Hi,
I'm looking at building a system for managing and reporting stats on web page performance. I'll be collecting a lot more stats than are available in the standard log formats (approx 20 metrics) but compared to most types of database applications, the base data structure will be very simple. My problem is that I'll be accumulating a lot of data - in the region of 100,000 records (i.e. sets of metrics) per hour.
Of course, resources are very limited!
So that its possible to sensibly interact with the data, I'd need to consolidate each metric into one minute bins, broken down by URL, then for anything more than 1 day old, consolidated into 10 minute bins, then at 1 week, hourly bins.

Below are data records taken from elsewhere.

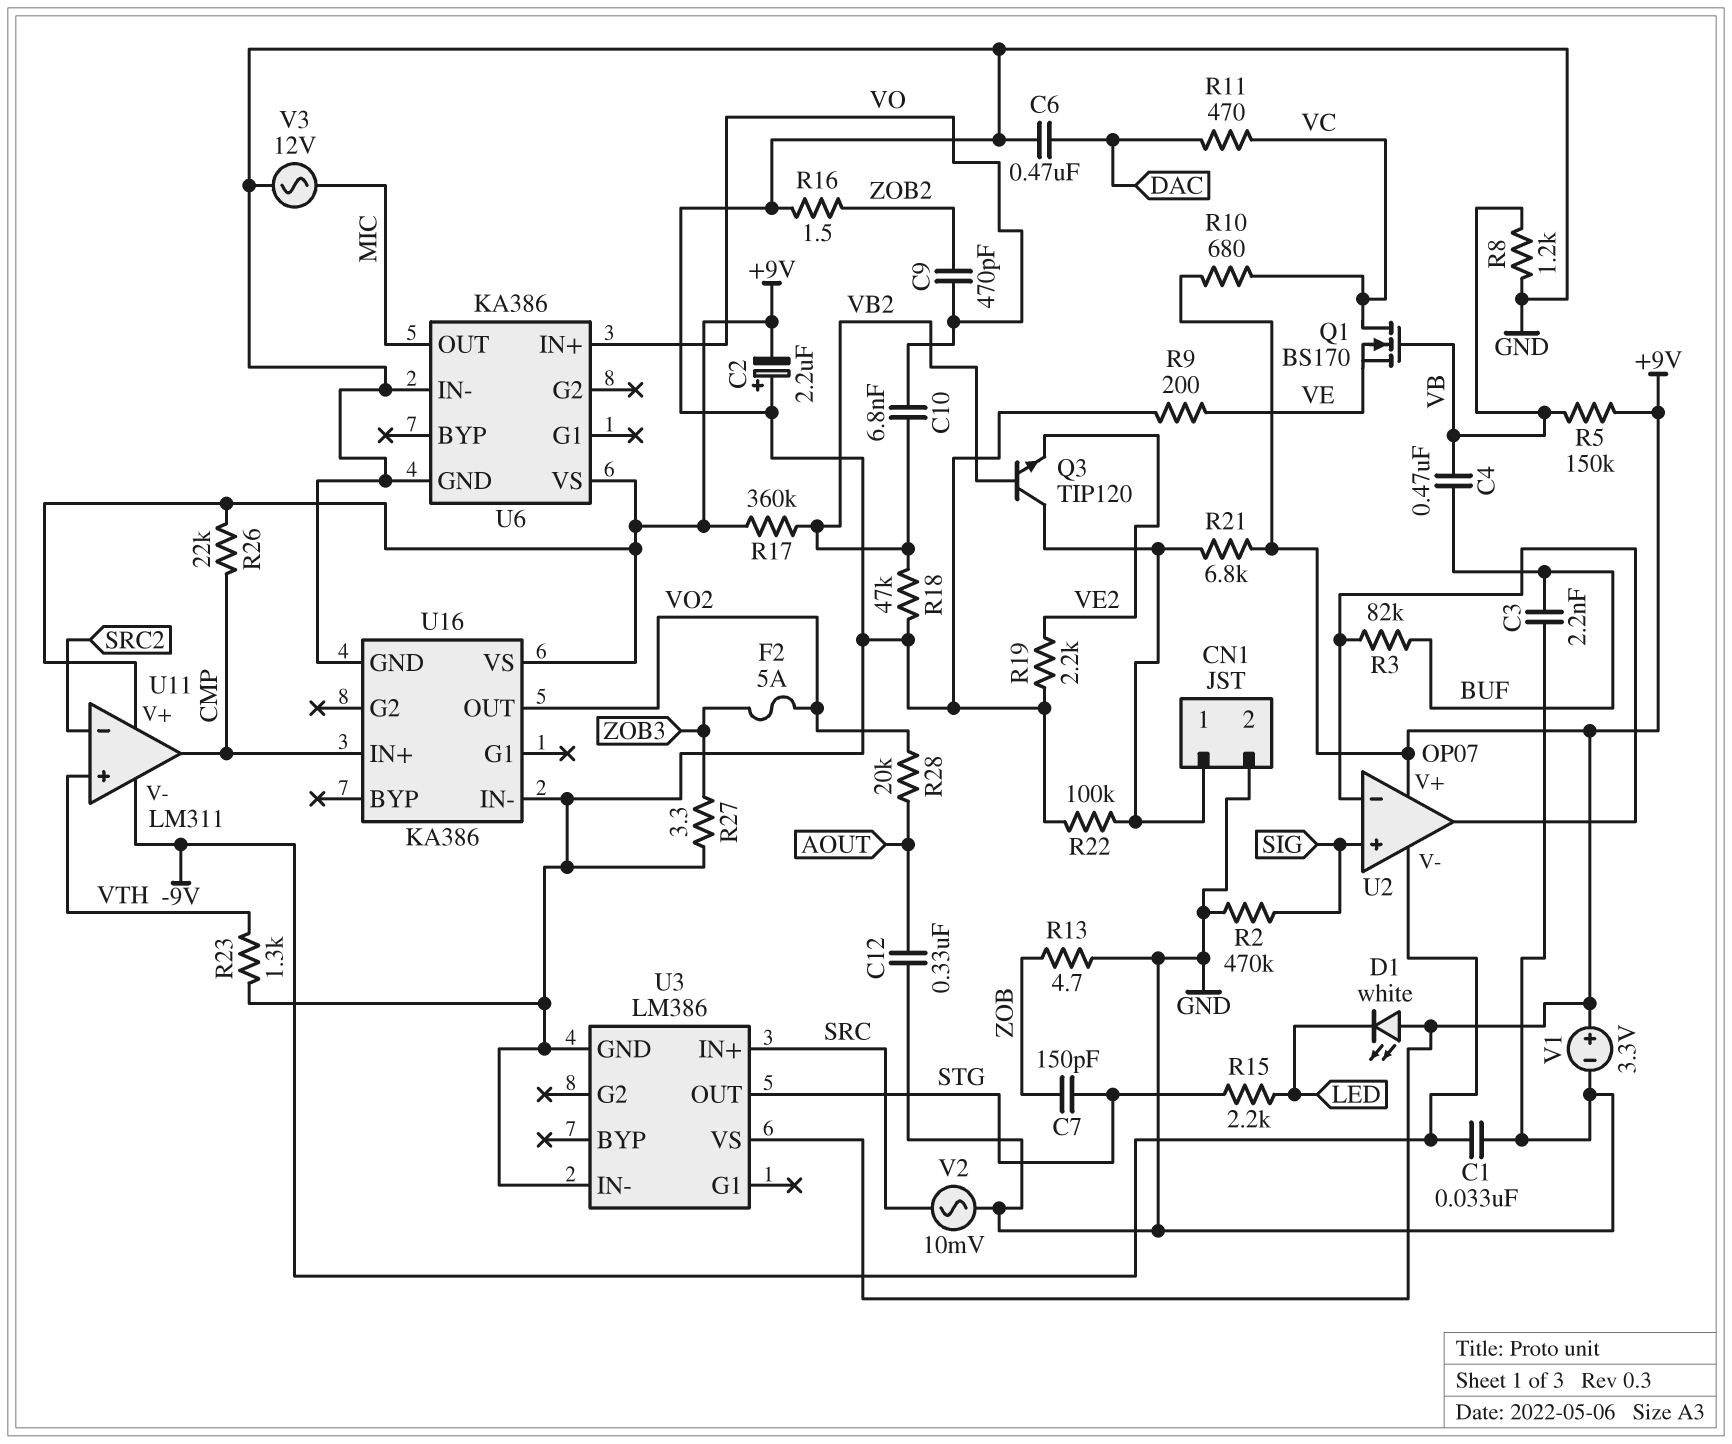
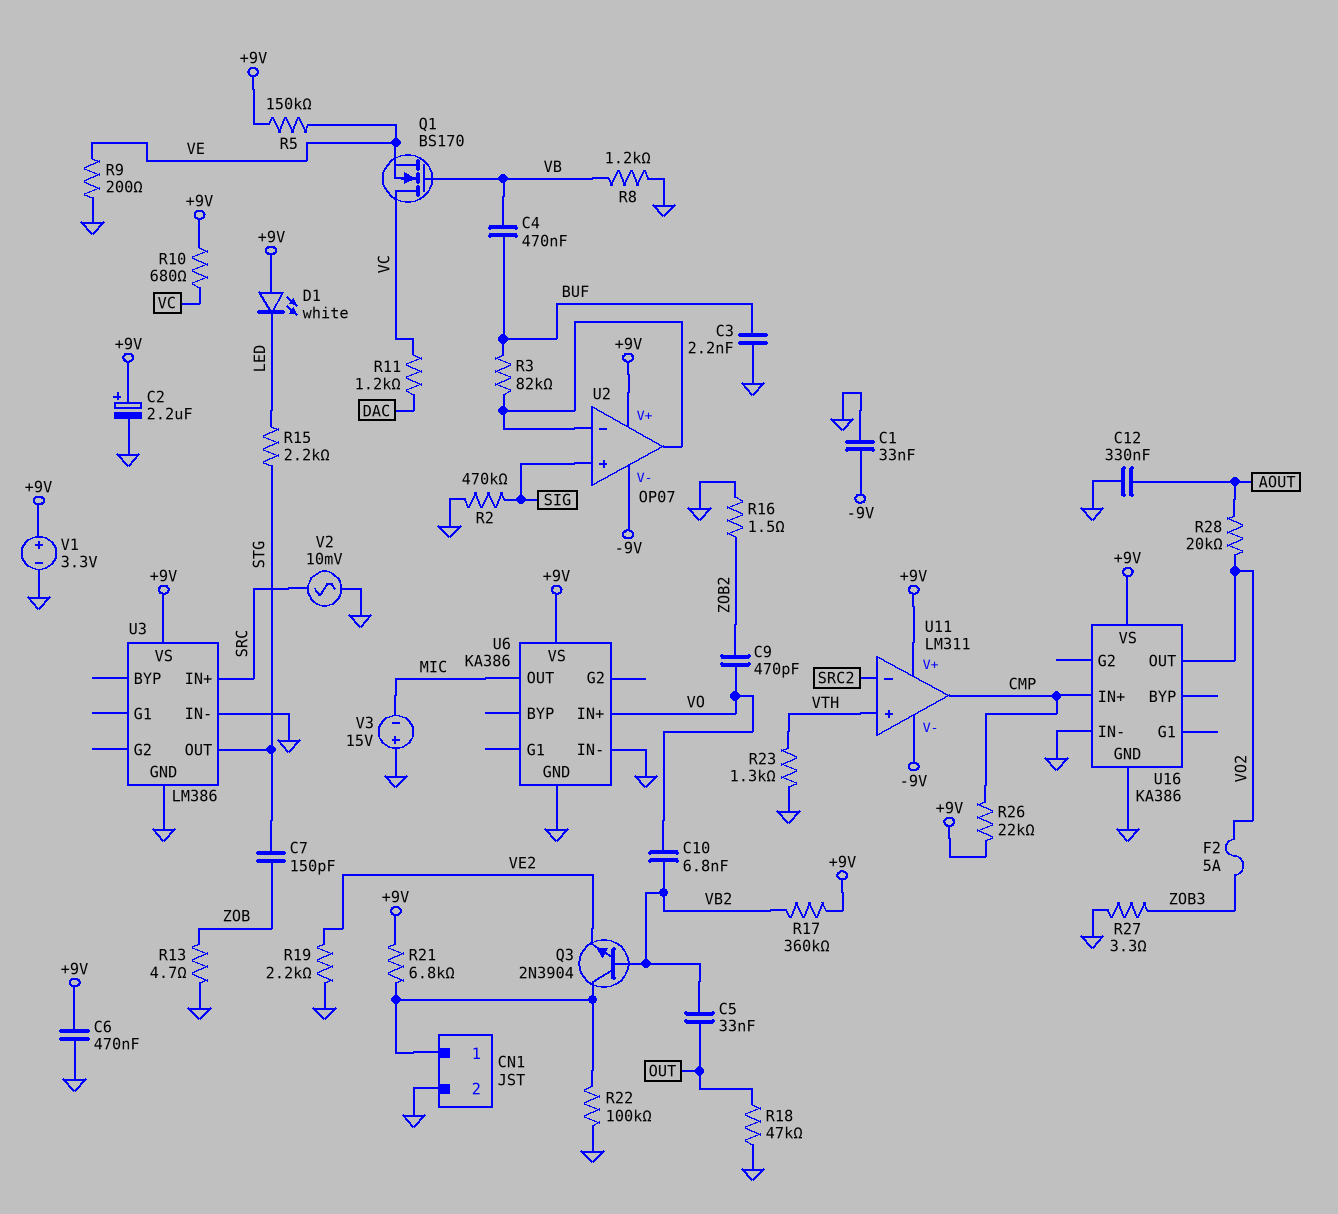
C2: 2.2uF (plus GND, minus +9V) -> 2.2uF (plus +9V, minus GND)
C5: none -> 33nF (OUT, VB2)
C6: 470nF (DAC, GND) -> 470nF (+9V, GND)
Q3: NPN TIP120 (B VB2, C CN1/1, E VE2) -> NPN 2N3904 (B VB2, C CN1/1, E VE2)
R5: 150k (+9V, VB) -> 150k (+9V, VE)
R11: 470 (DAC, VC) -> 1.2k (DAC, VC)
R18: 47k (GND, VB2) -> 47k (GND, OUT)
V3: AC 12V (GND, MIC) -> 15V (plus GND, minus MIC)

At the front end, I want to provide a view (prefereably as plots) of the last hour of data, with the facility for users to drill up/down through defined hierarchies of URLs (which do not always map directly to the hierarchy expressed in the path of the URL) and to view different time frames.
Rather than coding all this myself and using a relational database, I was wondering if there were tools available which would facilitate both the management of the data and the reporting.
I had a look at Mondrian however I can't see from the documentation I've looked at whether it's possible to drop the more granular information while maintaining the consolidated views of the data.
RRDTool looks promising in terms of managing the data consolidation, but seems to be rather limited in terms of querying the dataset as a multi-dimensional/relational database.
What else whould I be looking at?